Vingt-quatre heures. Mille quatre cent quarante minutes. Quatre-vingt-six mille quatre cent secondes. Une révolution moyenne de la planète Terre sur son axe (entre autres, d'ailleurs). Je me demande ce qui a fait que cette durée est par défaut celle durant laquelle on cesse d'exister à chaque fois qu'on meurt, et aussi qui a bien pu être le premier ou la première à mesurer cet intervalle de temps. En tous cas, j'avais cru comprendre que, même si on n'existe techniquement plus, il nous arrivait des choses pendant ce laps de temps, quand bien même ce serait contradictoire. J'aurais au moins pensé, faute qu'il ne m'arrive strictement rien, sentir le temps passer. Mais non. L'idée que mon absence d'alignement a peut-être foutu en l'air ma mort aussi bien qu'elle s'était appliquée à malmener ma vie me traverse. Après, ce n'est pas comme si c'était le plus important, là, maintenant, tout de suite.
Mourir n'est pas plaisant. Mourir est effectivement effrayant et douloureux. Et quelque part un peu triste, aussi. Mais pour autant mourir n'est pas un châtiment en soi. Mourir est ponctuel ; la véritable punition – si punition il doit y avoir – vient avant ou après, sur le principe de conduire le condamné à une sorte de rédemption (aucune âme n'étant, quoi qu'on en dise, irrécupérable). Puisqu'on a envoyé quelqu'un, que dis-je, un professionnel pour m'éliminer, je présume que pour moi les ennuis – puisque j'en mérite – vont commencer post mortem. Comme j'ai été déconnecté pendant une durée indéterminée mais que ça doit maintenant faire une petite minute que je cogite, je crois d'ailleurs que je commence à revenir à moi et que je ne devrais par conséquent pas tarder à découvrir ce que je vais devoir subir pour avoir bafoué mon espèce entière. Bêtement, je note que l'idée reçue qui veut que les gens reviennent toujours à la "vie" brusquement, avec une grande inspiration, l'air désorienté et se débattant, avec plus ou moins de coordination, ne semble pas s'appliquer à ma personne.

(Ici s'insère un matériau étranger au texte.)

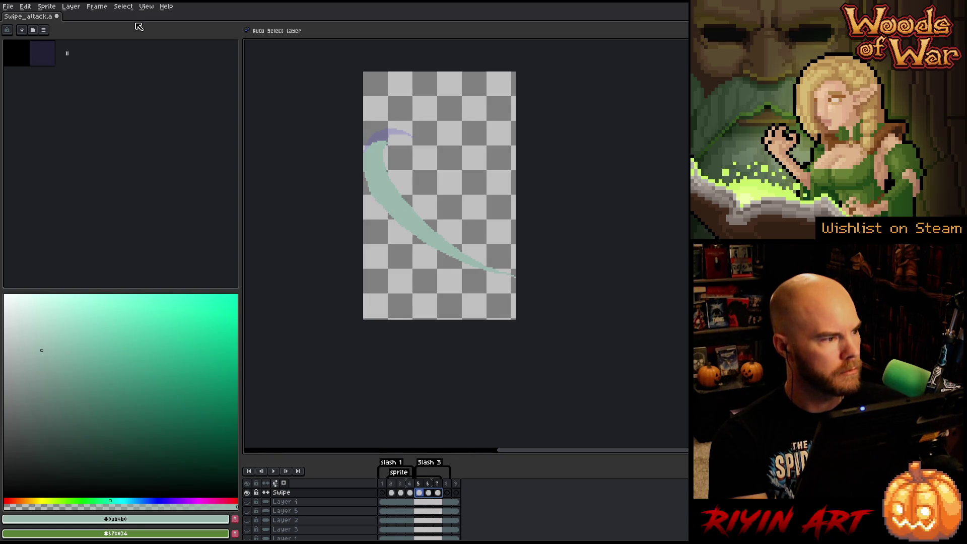
# Step: Trim the canvas again to a shorter height and preview the animation
pyautogui.click(49, 9)
pyautogui.click(67, 90)
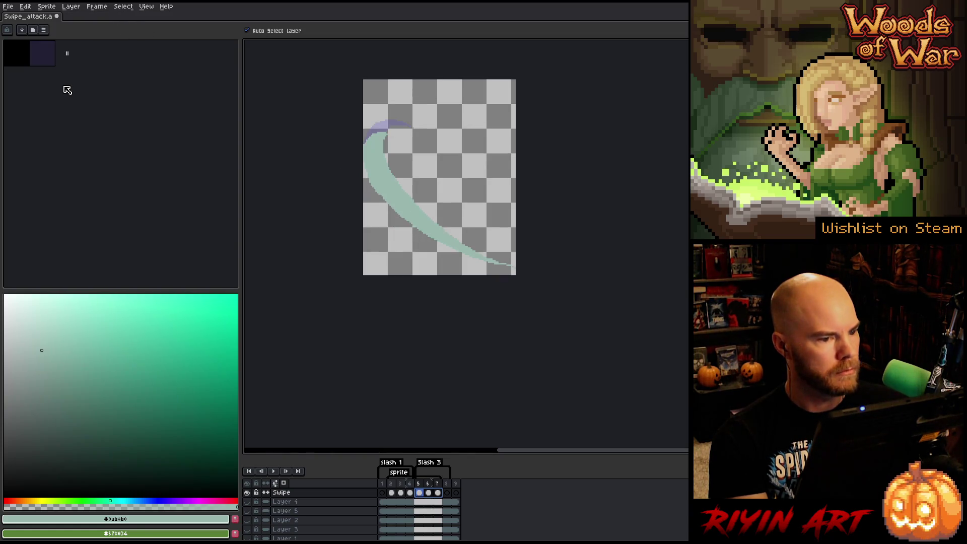
pyautogui.press('Return')
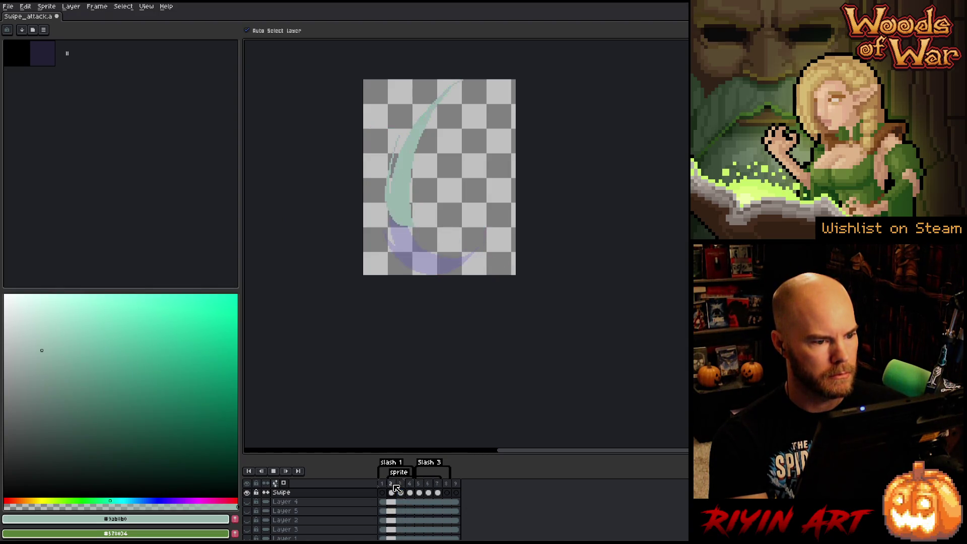
pyautogui.press('Return')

J'aurais mieux fait de ne pas y penser, car contrairement à mes capacités cognitives, mes sens me reviennent effectivement d'un coup d'un seul, et la première information que je reçois, et qui oblitère toutes les autres, est la douleur. D'abord diffuse sur l'ensemble de mon corps, elle se regroupe rapidement sur ses véritables points d'origine, et sans perdre en intensité, s'il vous plaît. En dehors des diverses coupures superficielles reçues par l'épée d'Oudamou, que mon système nerveux repère avec une précision presque trop extrême, mon visage a également reçu un sale coup, mais les contours de cette plaie sont moins clairs à mon esprit. Il est étrange que je me sois "réincarné" (si je peux utiliser le terme sans offenser trente-six mille cultures) dans mon corps d'origine. C'est possible, mais soit ça vient de la façon dont on est mort (morsure de certains loups-garous ou vampires, ce genre de trucs classiques) soit c'est un manque de bol monumental. Dans un élan d'optimisme, je me dis que ça aurait quand même toujours pu être pire.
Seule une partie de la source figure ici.